Lorsque Valéry GISCARD d’ESTAING, devenu Président de la République, nomma son ami Michel d’ORNANO Ministre de l’Industrie et de la Recherche, il lui donna comme consigne d’arrêter le programme ARIANE tout fraîchement engagé. Le moratoire mis en place avait officiellement pour but de faire le bilan des
conséquences de cet arrêt avant de le formaliser…
Dans les semaines qui ont suivi, les réactions stupéfaites et hostiles à cet arrêt ont été nombreuses :
•Les gaullistes de la « filiation » Michel DEBRÉ ont crié à la trahison…,
•Les industriels ont fait valoir la perte de compétence après quelques décennies d’efforts militaires et civils colossaux, les pertes d’emplois nobles, les dédits à
verser par les États,
•Les diplomates ont assuré que la France, qui venait de quasiment contraindre ses partenaires européens à venir dans ce programme, allait être la risée et se
voir vilipendée au sein de la toute neuve Agence Spatiale Européenne,
•Enfin, les dédits résultant des engagements déjà pris étaient si élevés que les budgets à prévoir pour l’Espace ne diminuaient pas vraiment, du moins à court
terme.
Après les quelques mois de recueil de tous ces éléments, Michel d’ORNANO eut le courage d’aller expliquer tout cela au Président de la République le mardi soir,
veille du Conseil des ministres qui devait prendre la décision définitive d’arrêt.
Connaissant bien l’intérêt du Président pour les aspects économiques et financiers, Michel d’ORNANO mit en avant que si nous disposions d’un tel lanceur, nous pourrions le vendre dans le monde entier, alors que les Russes et les Américains n’étaient pas disposés, d’après leur politique du moment, à le faire.
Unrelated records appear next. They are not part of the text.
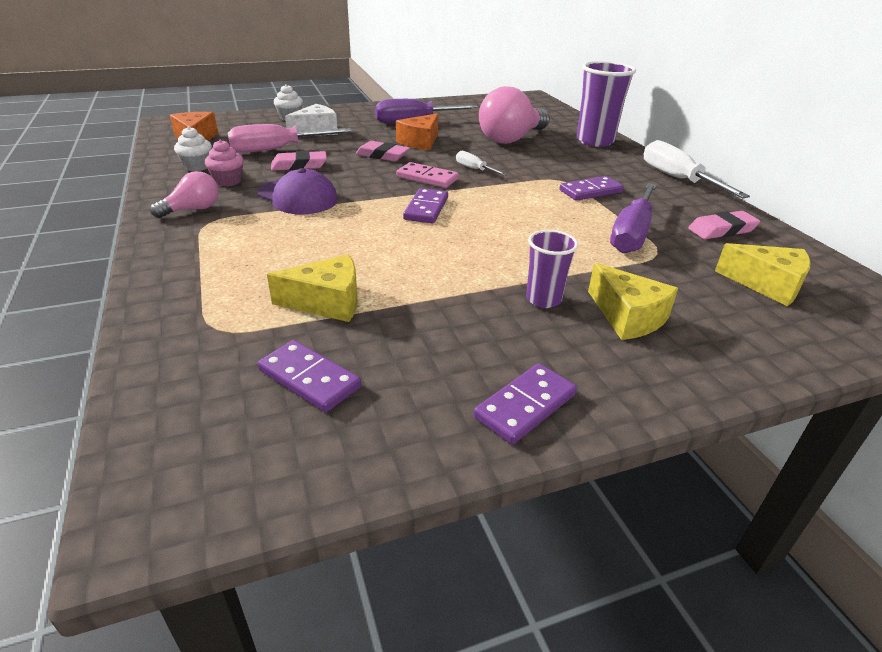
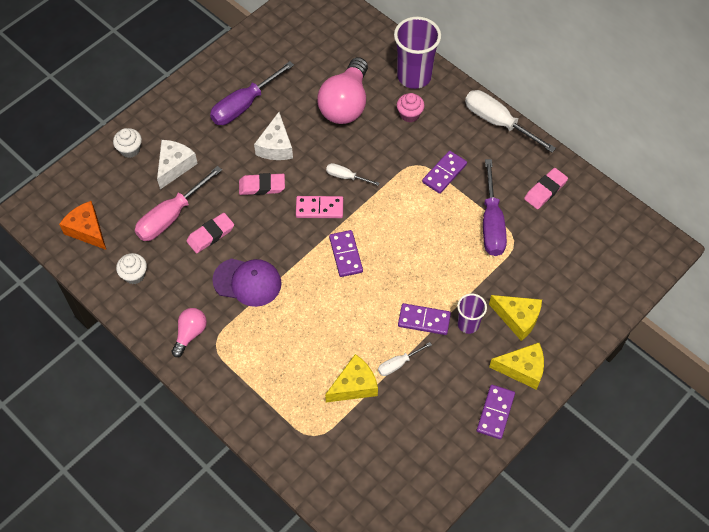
camera: 25 degrees left, 25 degrees up
(228, 181) = (178, 285): pink cupcake -> pink cupcake (409, 114)
(309, 378) = (388, 445): purple domino -> purple domino (424, 320)
(408, 303) = (398, 364): none -> white screwdriver
(420, 142) = (276, 146): orange cheese -> white cheese
(767, 285) = (583, 248): yellow cheese -> yellow cheese (522, 369)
Valéry GISCARD d’ESTAING se laissa fléchir par tous ces arguments, mais sans pour autant vouloir se déjuger et en bougonnant : il demanda à Michel d’ORNANO
de revenir le mardi soir suivant, pour décision au Conseil des ministres suivant, avec l’« Étude de marché » démontrant ces fameuses perspectives
commerciales !!!
(…………..)
La décision de reprise du programme :
Elle fut claironnée la semaine suivante, à l’issue du Conseil des ministres, sur le perron de l’Élysée : les perspectives commerciales éblouissantes étaient un
argument de poids…

Christine de ROUBINrépondre
23 février 2021 à 0 h 26 min

N’oublions pas que le programme Ariane fait suite à Europa (6 tirs, 6 échecs).